For those of you who want to upgrade to Windows 11, but have a machine that doesn't officially support it, there's Rufus. https://rufus.ie/en/
It uses a legitimate Windows 11 ISO, which you download yourself from Microsoft's website using the Media Creation Tool. Once you have that, Rufus will use it to make a bootable USB stick that installs Windows, bypassing the TPM and other requirements.
I like RUFUS and the bypases. Problems with running Win11 on unsupported hardware are:
* If you install Win11 on non-compliant hardware, yearly upgrades (say from Win11 24h2 to Win11 25h2) are a pain in the ass. And not automatic.
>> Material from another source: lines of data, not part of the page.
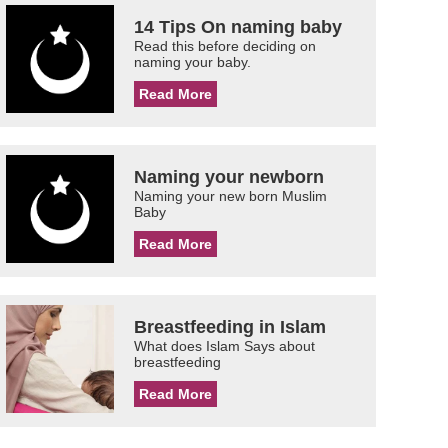
14 Tips On naming baby
Read this before deciding on
naming your baby.
Read More
Naming your newborn
Naming your new born Muslim
Baby
Read More
Breastfeeding in Islam
What does Islam Says about
breastfeeding
Read More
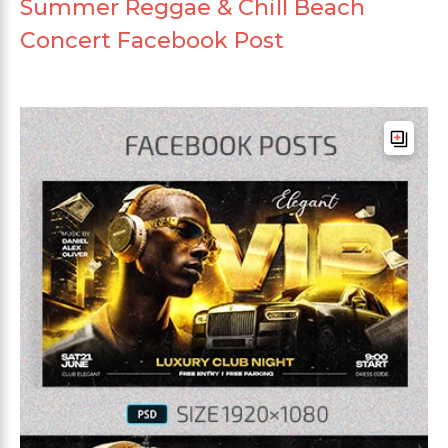
Summer Reggae & Chill Beach
Concert Facebook Post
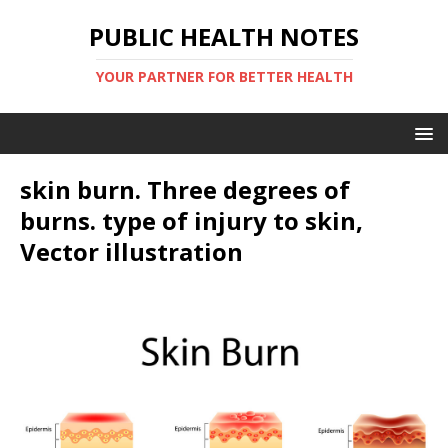
PUBLIC HEALTH NOTES
YOUR PARTNER FOR BETTER HEALTH
skin burn. Three degrees of
burns. type of injury to skin,
Vector illustration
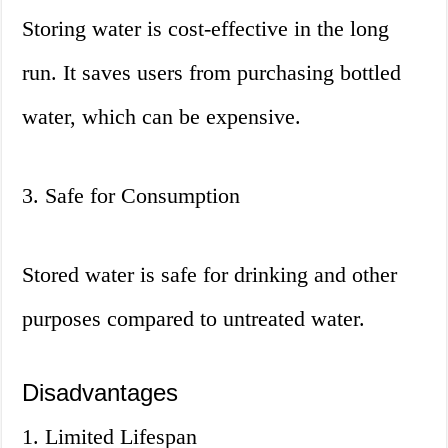
Storing water is cost-effective in the long
run. It saves users from purchasing bottled
water, which can be expensive.
3. Safe for Consumption
Stored water is safe for drinking and other
purposes compared to untreated water.
Disadvantages
1. Limited Lifespan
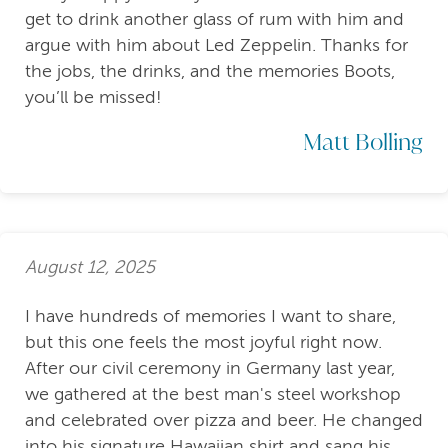
get to drink another glass of rum with him and
argue with him about Led Zeppelin. Thanks for
the jobs, the drinks, and the memories Boots,
you’ll be missed!
Matt Bolling
August 12, 2025
I have hundreds of memories I want to share,
but this one feels the most joyful right now.
After our civil ceremony in Germany last year,
we gathered at the best man's steel workshop
and celebrated over pizza and beer. He changed
into his signature Hawaiian shirt and sang his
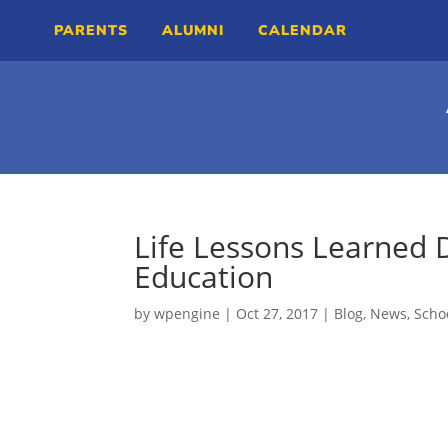
PARENTS
ALUMNI
CALENDAR
Life Lessons Learned 
Education
by
wpengine
|
Oct 27, 2017
|
Blog
,
News
,
Scho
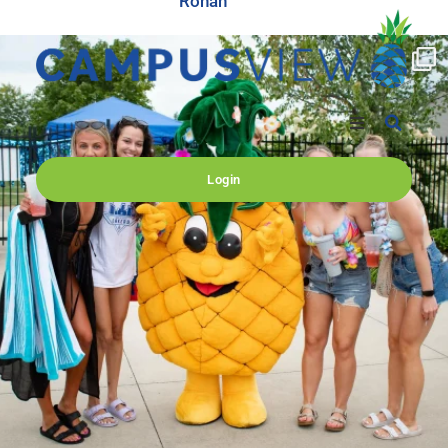
Ronan
campusview_gvsu
Jun 17
Login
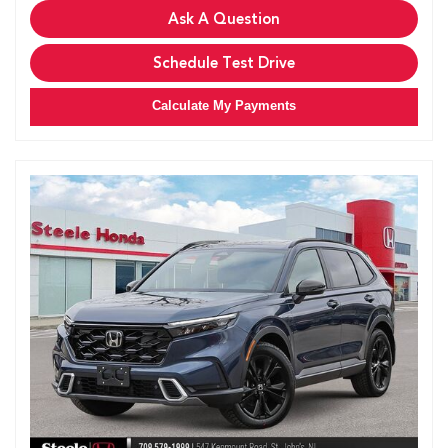
Ask A Question
Schedule Test Drive
Calculate My Payments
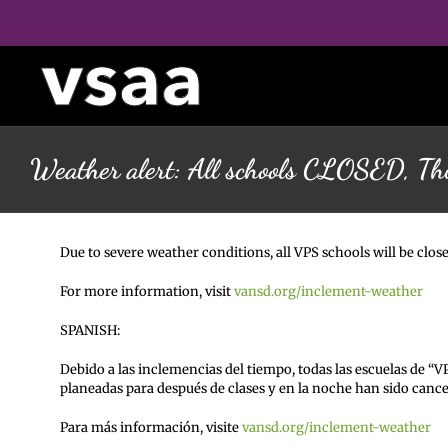
Skip
to
content
Weather alert: All schools CLOSED, Th
Due to severe weather conditions, all VPS schools will be close
For more information, visit
vansd.org/inclement-weather
SPANISH:
Debido a las inclemencias del tiempo, todas las escuelas de “V
planeadas para después de clases y en la noche han sido cance
Para más información, visite
vansd.org/inclement-weather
So, you have to deal with a yearly paion in the ass, or be as insecure as on unsupported Win10*.
* If your non-compliant's machine (i/d)GPU lacks WDDM2.0 drivers, your display will be slow as hell and look like ass
* If your non-compliant machine has hardware that lacks Windows Desktop Universal Drivers, said hardware will not work (or work like crap with generic drivers), as Win11 does not support the older Windows Universal Drivers.
* If your non-compliant Win10 machine lacks the bibs abd bobs needed for HVCI (3rd gen or older intel), your machine may fail in the future.
* If your machine has the HVCI Stuff, but lacks the MBEC stuff (4th to 6th gen intel), you will have performance degradations (depending on workload).
* If you game on a non compliant Win11 machine, and you do not have TPM2.0 or SecureBoot for reasons, many a game (doubly so those that use anti-cheetos) will refuse to load.
Stay on Win10 + ESU for this year, and re-evaluate on july next year. At least, if in 2026 you decide on rufus, you'll save yourself the 25h2 to 26h2 pain in the ass, as you will go straight to 26h2.
* My brother is doing exactly that stupidity with the 7 desktops of his SMB. Last year I found the machines running 23h2, and I can bet pennies to dimes that they are still like that.